Monday, November 24, 2014

#707: Il Sorpasso

(Dino Risi, 1962)

Il Sorpasso is the kind of movie Americans almost never see. The majority of foreign films that make it to our shores are serious, ambitious films that would be labeled prestige or art pictures even in their own country. Comedies are rarely imported, even from English speaking countries (with the exception being the occasional quirky inspirational English country comedy), while some films that hardly get a release in their own country are trumpeted upon their arrival in the US.

So here is an odd installment in the Criterion Collection: a loony commercial comedy in the middle of Italy's late 50s, early 60s golden age.
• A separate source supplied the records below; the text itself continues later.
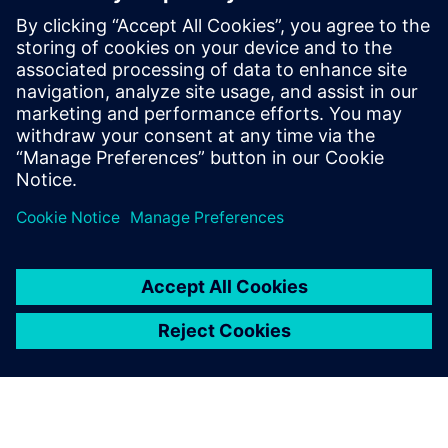
Feltételek
Biometrikus adatbázis
Hálózati infrastruktúra LAN vagy Wifi kapcsolattal
LAN kapcsolat
Hitelesítési protokollok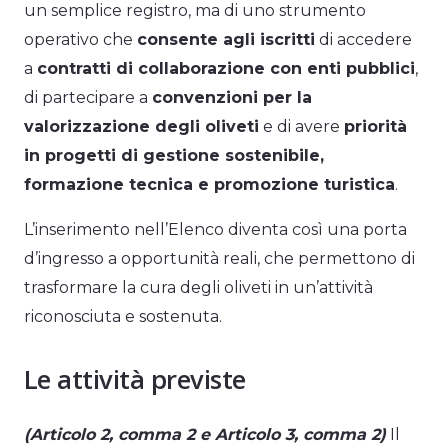
un semplice registro, ma di uno strumento
operativo che
consente agli iscritti
di accedere
a
contratti di collaborazione con enti pubblici
,
di partecipare a
convenzioni per la
valorizzazione degli oliveti
e di avere
priorità
in progetti di gestione sostenibile,
formazione tecnica e promozione turistica
.
L’inserimento nell’Elenco diventa così una porta
d’ingresso a opportunità reali, che permettono di
trasformare la cura degli oliveti in un’attività
riconosciuta e sostenuta.
Le attività previste
(Articolo 2, comma 2 e Articolo 3, comma 2)
Il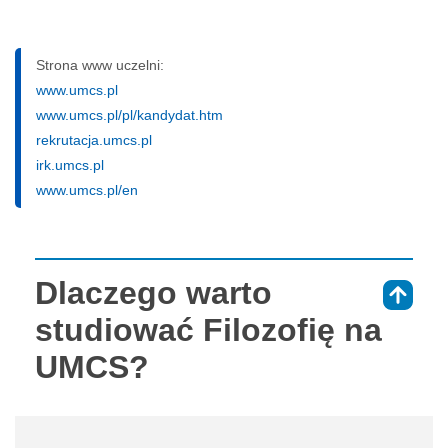
Strona www uczelni:
www.umcs.pl
www.umcs.pl/pl/kandydat.htm
rekrutacja.umcs.pl
irk.umcs.pl
www.umcs.pl/en
Dlaczego warto
⇑
studiować Filozofię na
UMCS?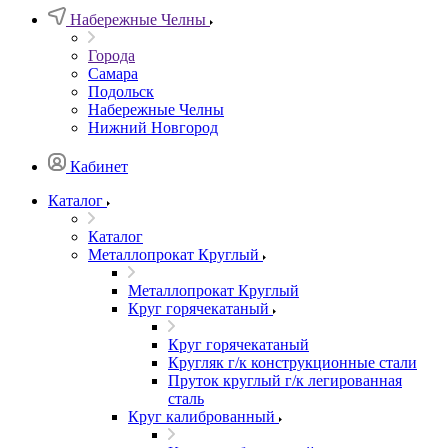
Набережные Челны
Города
Самара
Подольск
Набережные Челны
Нижний Новгород
Кабинет
Каталог
Каталог
Металлопрокат Круглый
Металлопрокат Круглый
Круг горячекатаный
Круг горячекатаный
Кругляк г/к конструкционные стали
Пруток круглый г/к легированная
сталь
Круг калиброванный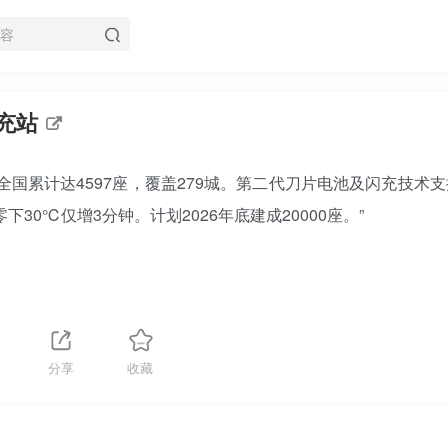
闪充站
，全国累计达4597座，覆盖279城。第二代刀片电池及闪充技术
零下30℃仅增3分钟。计划2026年底建成20000座。”
分享
收藏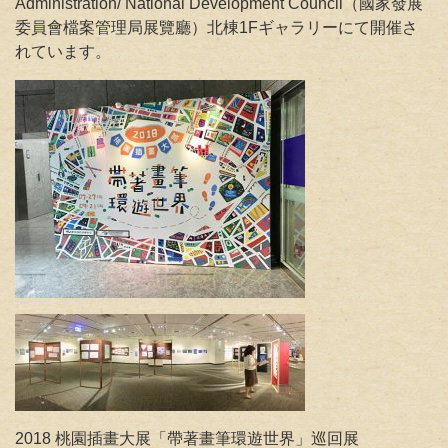
Administration/ National Development Council（國家發展
委員會檔案管理局展覽廳）北棟1Fギャラリーにて開催さ
れています。
2018 桃園插畫大展「帶著畫筆環遊世界」巡回展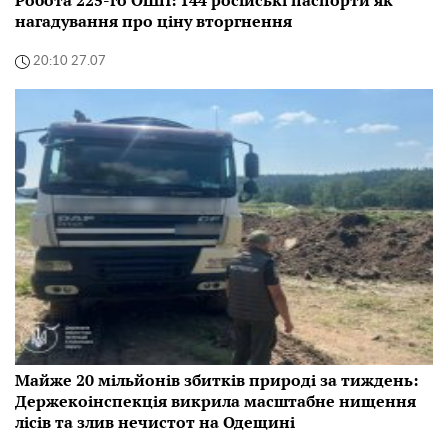
нагадування про ціну вторгнення
20:10 27.07
Майже 20 мільйонів збитків природі за тиждень:
Держекоінспекція викрила масштабне нищення
лісів та злив нечистот на Одещині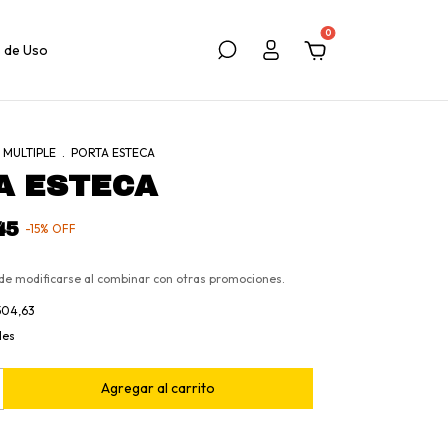
0
 de Uso
 MULTIPLE
.
PORTA ESTECA
A ESTECA
45
-
15
%
OFF
de modificarse al combinar con otras promociones.
504,63
les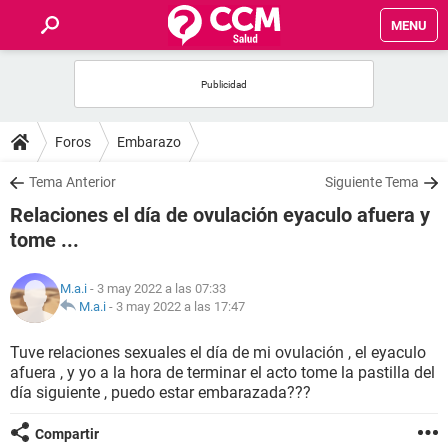
MENU
INICIO
FOROS
Foros
Embarazo
SALUD
Tema Anterior
Siguiente Tema
Relaciones el día de ovulación eyaculo afuera y
FAMILIA
tome ...
NUTRICIÓN
M.a.i
- 3 may 2022 a las 07:33
M.a.i
-
3 may 2022 a las 17:47
BIENESTAR
Tuve relaciones sexuales el día de mi ovulación , el eyaculo
afuera , y yo a la hora de terminar el acto tome la pastilla del
SEXUALIDAD
día siguiente , puedo estar embarazada???
GLOSARIO
Compartir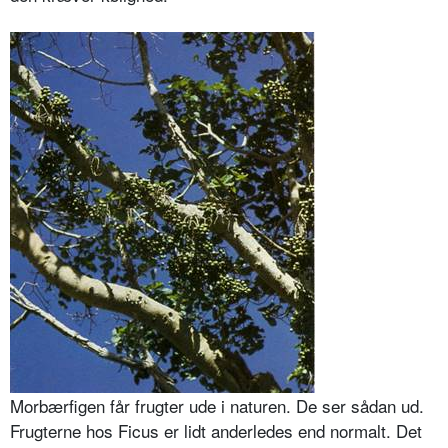
Morbærfigen får frugter ude i naturen. De ser sådan ud.
Frugterne hos Ficus er lidt anderledes end normalt. Det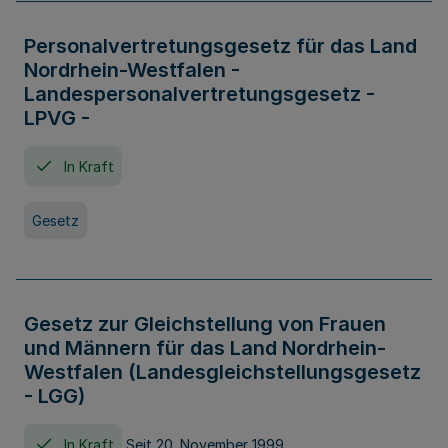
Personalvertretungsgesetz für das Land
Nordrhein-Westfalen -
Landespersonalvertretungsgesetz -
LPVG -
In Kraft
Gesetz
Gesetz zur Gleichstellung von Frauen
und Männern für das Land Nordrhein-
Westfalen (Landesgleichstellungsgesetz
- LGG)
In Kraft
Seit 20. November 1999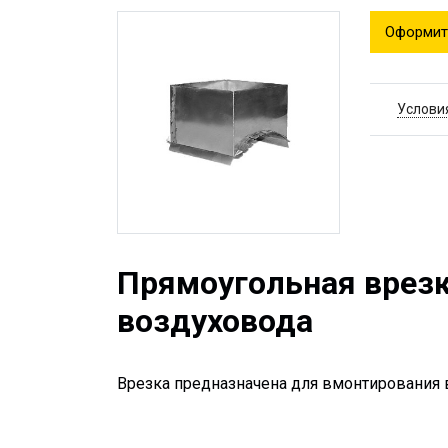
Оформит
Услови
Прямоугольная врезк
воздуховода
Врезка предназначена для вмонтирования в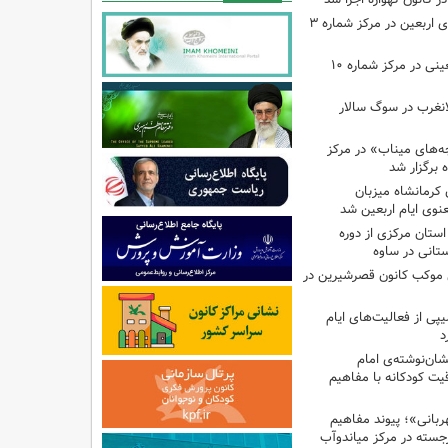
اجرای برنامه‌هایی برای اربعین در مرکز شماره ۳
اجرای برنامه‌های اربعینی در مرکز شماره ۱۰
لانغرب در سوگ سالار
بچه‌های میناب» در مرکز
ه ۱۳ کانون کرمانشاه میزبان
نوی ایام اربعین شد
استان مرکزی از دوره
تانی در ساوه
ی موکب کانون قصرشیرین در
پی از فعالیت‌های ایام
د
ان‌نوشته‌ی امام
ت کودکانه با مفاهیم
بانی»؛ پیوند مفاهیم
جسته در مرکز میاندوآب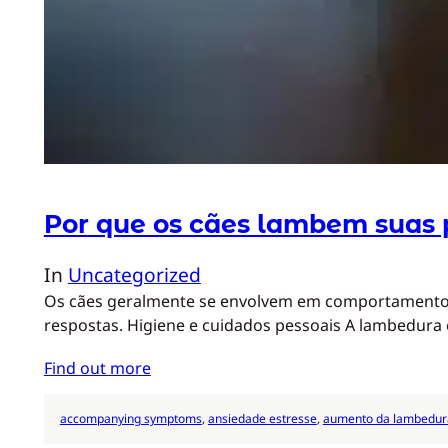
Por que os cães lambem suas 
In
Uncategorized
Os cães geralmente se envolvem em comportamentos q
respostas. Higiene e cuidados pessoais A lambedura
Find out more
accompanying symptoms
, 
ansiedade estresse
, 
aumento da lambedur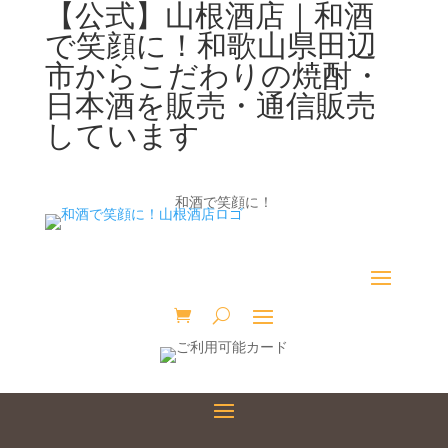
【公式】山根酒店｜和酒
で笑顔に！和歌山県田辺
市からこだわりの焼酎・
日本酒を販売・通信販売
しています
和酒で笑顔に！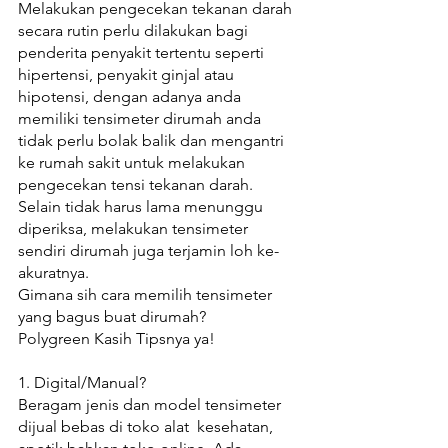
Melakukan pengecekan tekanan darah 
secara rutin perlu dilakukan bagi 
penderita penyakit tertentu seperti 
hipertensi, penyakit ginjal atau 
hipotensi, dengan adanya anda 
memiliki tensimeter dirumah anda 
tidak perlu bolak balik dan mengantri 
ke rumah sakit untuk melakukan 
pengecekan tensi tekanan darah. 
Selain tidak harus lama menunggu 
diperiksa, melakukan tensimeter 
sendiri dirumah juga terjamin loh ke-
akuratnya.
Gimana sih cara memilih tensimeter 
yang bagus buat dirumah?
Polygreen Kasih Tipsnya ya! 
1. Digital/Manual? 
Beragam jenis dan model tensimeter 
dijual bebas di toko alat  kesehatan,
One of the protagonists even dismisses Antonioni as boring - maybe the first instance of a film talking trash about other films in the collection? It's no surprise that Il Sorpasso is largely unknown in the US, despite being hugely popular in its native country.

(Spoilers below.)

But what's most interesting about Il Sorpasso is how often it defies its low-brow nature. The movie's basic premise couldn't be more Hollywood: two guys, one uptight and inexperienced and one borderline insane and fun-loving, spend a day racing through the Italian countryside, encountering colorful predicaments along the way. And yet its ending, in which the car careens off the road, sending the young man to his death on the cliffs below, wouldn't get past the first submitted draft of the script in any Hollywood studio.

It's this moment which is inevitably the crux of the film, and it sends a shadow over everything that came before it. It's all over so quickly that it's difficult to process as it is happening what it means for the picture as a whole, but it leaves you with such a sour taste in your mouth that it's hard to retain the freewheeling joy of the rest of the movie without feeling implicated in an innocent man's senseless death. In other hands, the movie might have ended with the same tragedy, only played with a sly wink to the audience, a dark joke between the director and his viewers. An equally likely choice would have been to send Bruno to his death, leaving the younger man to ponder the implications of the whirlwind day in which he was caught. Yet Risi's decision to kill off the law student and leave Bruno empty-handed turns the tables on his Italian viewers. One man's awakening to the carefree life becomes an indictment of Italian machismo in an instant.

How you responded to the ending will likely depend on how you viewed Bruno in the rest of the movie. Characters like this have become ingrained in Hollywood films over the last fifty years, so his carefree brutishness is less jarring than it might have seemed in the 1960s, perhaps making the ending feel even more surprising, out of place, and/or unwarranted. I've seen comments online from people raving about the movie but stating that they will pretend the last few minutes of the movie didn't happen, while others (rightly) argue that the ending is the whole point of the movie. For me, Il Sorpasso is a reminder that films needn't subscribe to one genre, one tone, or even one viewpoint. Fun can be fun, even when it leads to tragedy. This is so often forgotten in modern Hollywood that it bears repeating: once art is pigeonholed, it loses much of its power.